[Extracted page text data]
####

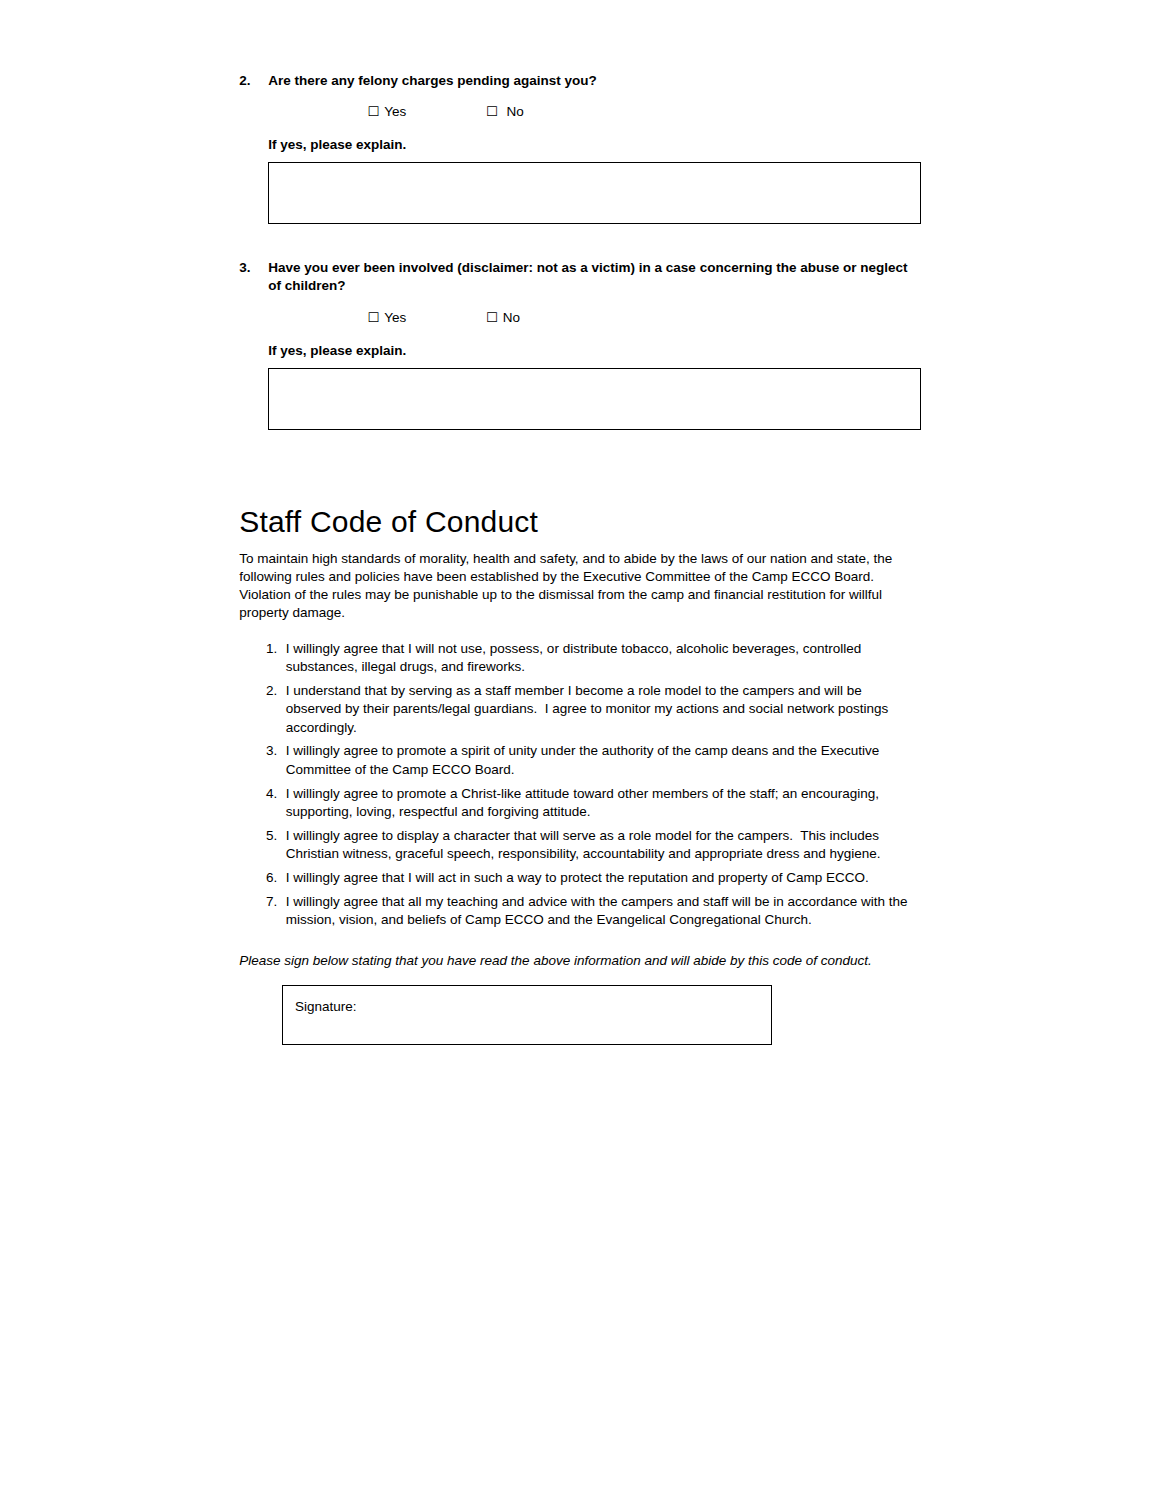2. Are there any felony charges pending against you?
☐Yes ☐ No
If yes, please explain.
3. Have you ever been involved (disclaimer: not as a victim) in a case concerning the abuse or neglect of children?
☐Yes ☐No
If yes, please explain.
Staff Code of Conduct
To maintain high standards of morality, health and safety, and to abide by the laws of our nation and state, the following rules and policies have been established by the Executive Committee of the Camp ECCO Board. Violation of the rules may be punishable up to the dismissal from the camp and financial restitution for willful property damage.
I willingly agree that I will not use, possess, or distribute tobacco, alcoholic beverages, controlled substances, illegal drugs, and fireworks.
I understand that by serving as a staff member I become a role model to the campers and will be observed by their parents/legal guardians. I agree to monitor my actions and social network postings accordingly.
I willingly agree to promote a spirit of unity under the authority of the camp deans and the Executive Committee of the Camp ECCO Board.
I willingly agree to promote a Christ-like attitude toward other members of the staff; an encouraging, supporting, loving, respectful and forgiving attitude.
I willingly agree to display a character that will serve as a role model for the campers. This includes Christian witness, graceful speech, responsibility, accountability and appropriate dress and hygiene.
I willingly agree that I will act in such a way to protect the reputation and property of Camp ECCO.
I willingly agree that all my teaching and advice with the campers and staff will be in accordance with the mission, vision, and beliefs of Camp ECCO and the Evangelical Congregational Church.
Please sign below stating that you have read the above information and will abide by this code of conduct.
Signature:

####

EXERCISE GOAL — For each line in the data above that contains the string "Executive", extract the line.

COMPLETED EXERCISE —
To maintain high standards of morality, health and safety, and to abide by the laws of our nation and state, the following rules and policies have been established by the Executive Committee of the Camp ECCO Board. Violation of the rules may be punishable up to the dismissal from the camp and financial restitution for willful property damage.
I willingly agree to promote a spirit of unity under the authority of the camp deans and the Executive Committee of the Camp ECCO Board.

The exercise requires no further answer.